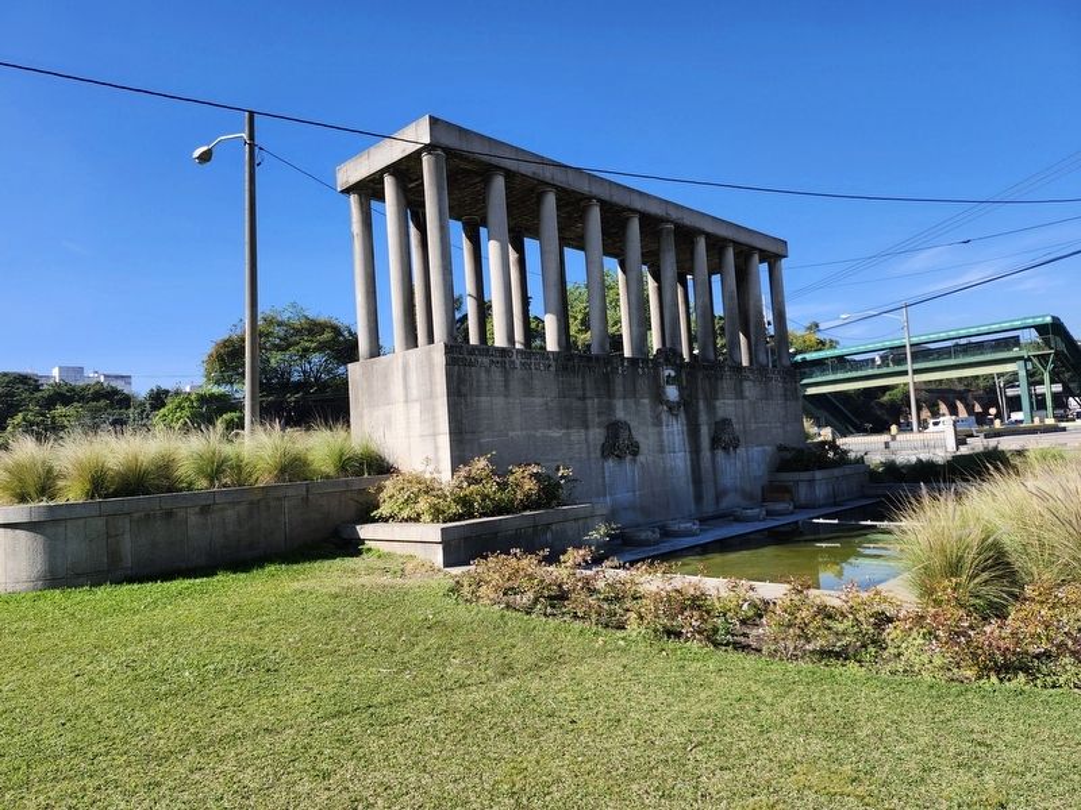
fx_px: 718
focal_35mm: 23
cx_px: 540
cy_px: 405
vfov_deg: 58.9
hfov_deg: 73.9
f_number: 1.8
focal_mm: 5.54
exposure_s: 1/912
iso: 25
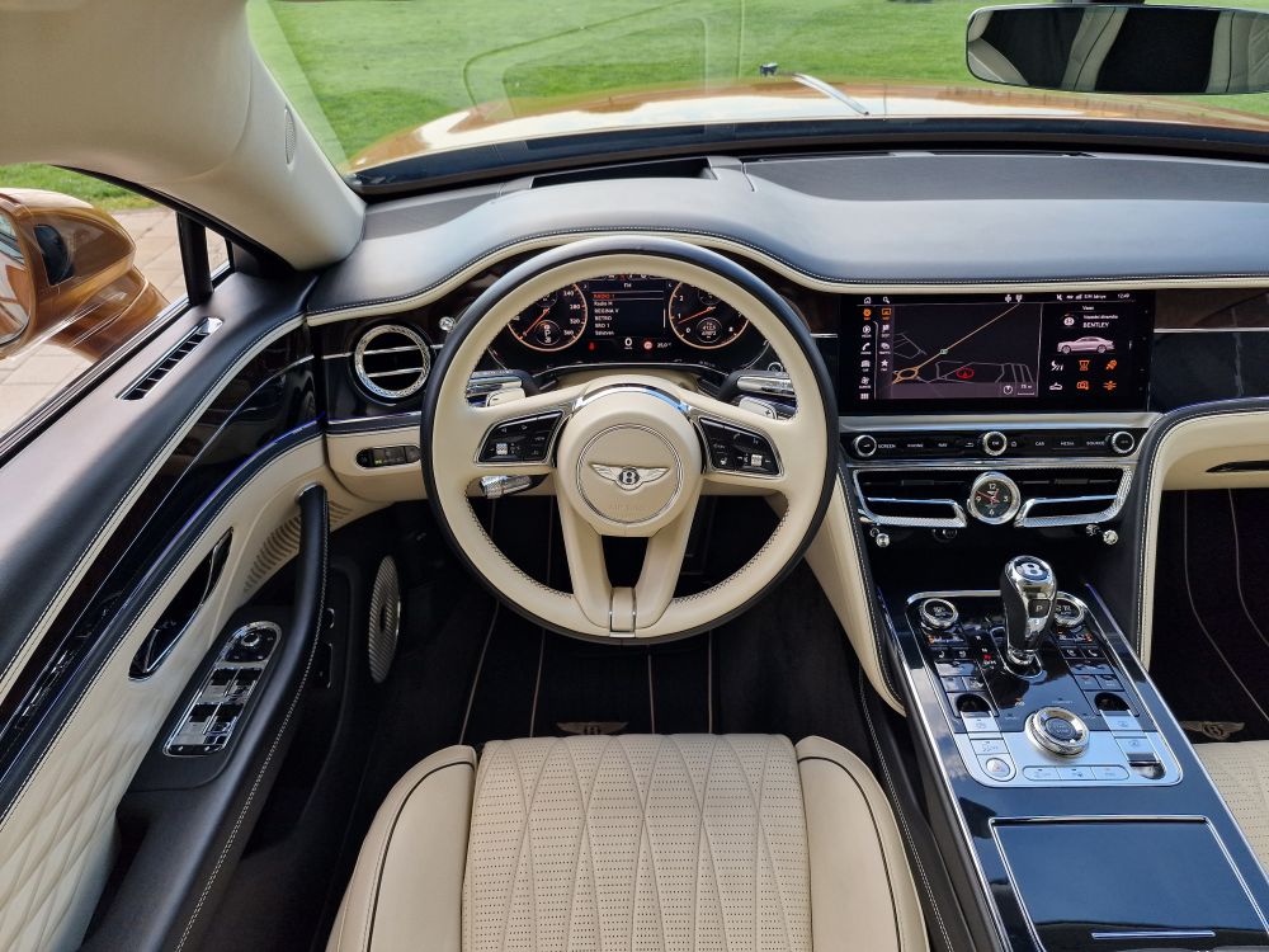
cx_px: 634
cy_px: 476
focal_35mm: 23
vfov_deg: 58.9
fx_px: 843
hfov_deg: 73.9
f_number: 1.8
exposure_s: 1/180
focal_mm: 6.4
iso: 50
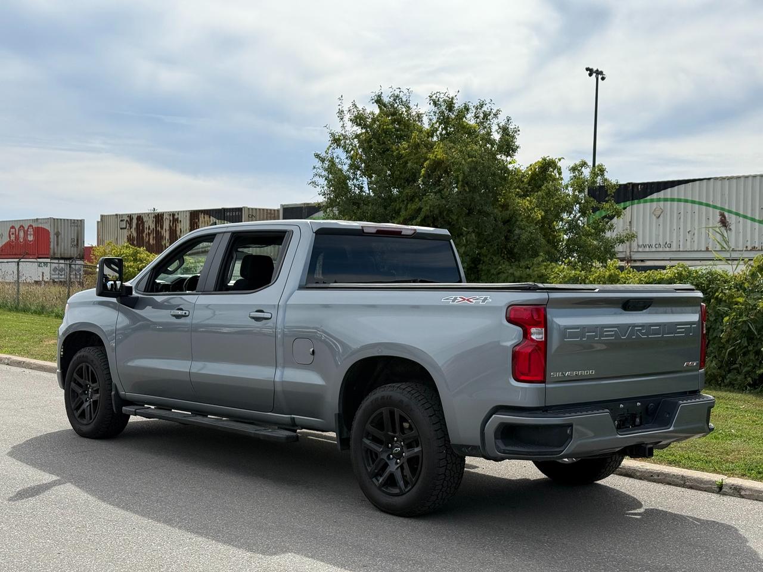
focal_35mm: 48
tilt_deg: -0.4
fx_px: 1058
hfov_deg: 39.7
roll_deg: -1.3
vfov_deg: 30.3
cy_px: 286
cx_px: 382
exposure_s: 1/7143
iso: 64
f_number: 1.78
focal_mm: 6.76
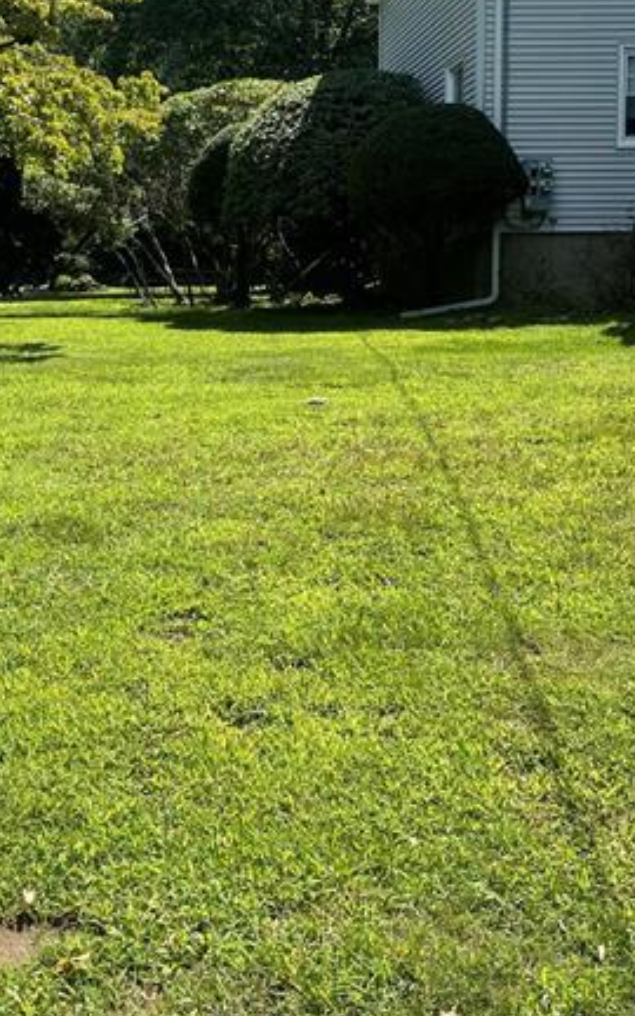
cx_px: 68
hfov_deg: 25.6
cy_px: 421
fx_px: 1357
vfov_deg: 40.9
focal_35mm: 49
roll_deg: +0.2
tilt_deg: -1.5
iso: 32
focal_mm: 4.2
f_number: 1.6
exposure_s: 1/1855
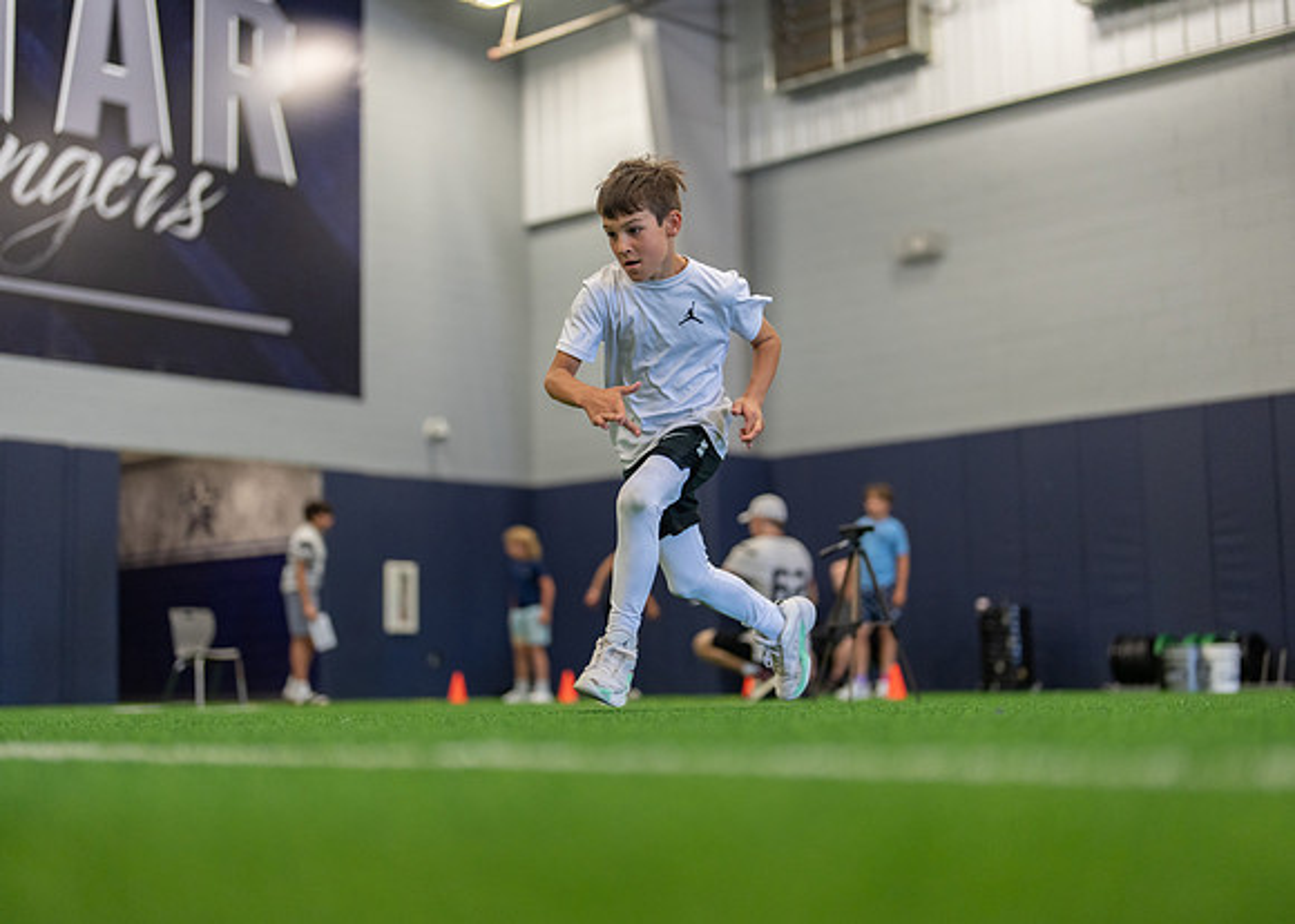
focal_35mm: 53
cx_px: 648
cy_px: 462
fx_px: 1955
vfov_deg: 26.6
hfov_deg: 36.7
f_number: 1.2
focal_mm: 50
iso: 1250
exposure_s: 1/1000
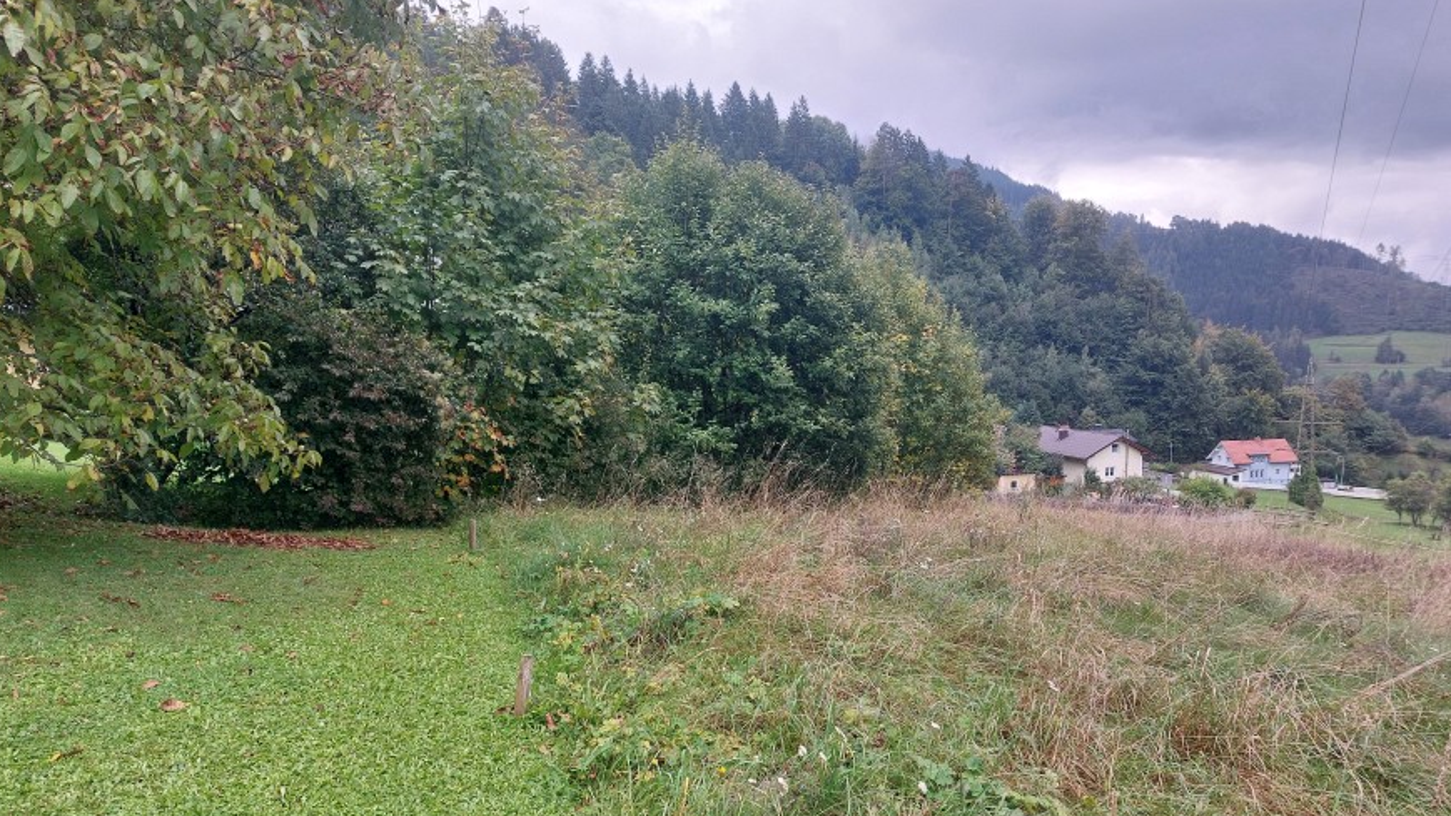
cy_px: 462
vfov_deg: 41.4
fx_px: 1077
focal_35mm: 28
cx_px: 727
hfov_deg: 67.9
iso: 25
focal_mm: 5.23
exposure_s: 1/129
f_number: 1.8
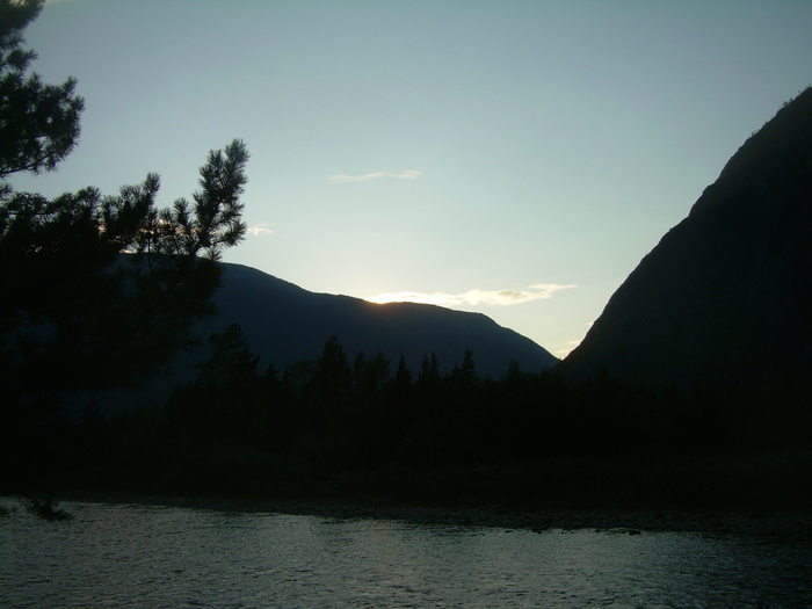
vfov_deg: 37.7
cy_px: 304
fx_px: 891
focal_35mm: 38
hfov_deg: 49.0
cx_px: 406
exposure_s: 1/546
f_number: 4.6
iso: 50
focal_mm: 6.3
##############################
[Brief]: Please transcribe, word for word, every line from the one containing "vfov_deg: 41.4" through the last line of the records, both included, and leave the pictures out.

[Task answer]:
vfov_deg: 41.4
fx_px: 1077
focal_35mm: 28
cx_px: 727
hfov_deg: 67.9
iso: 25
focal_mm: 5.23
exposure_s: 1/129
f_number: 1.8
vfov_deg: 37.7
cy_px: 304
fx_px: 891
focal_35mm: 38
hfov_deg: 49.0
cx_px: 406
exposure_s: 1/546
f_number: 4.6
iso: 50
focal_mm: 6.3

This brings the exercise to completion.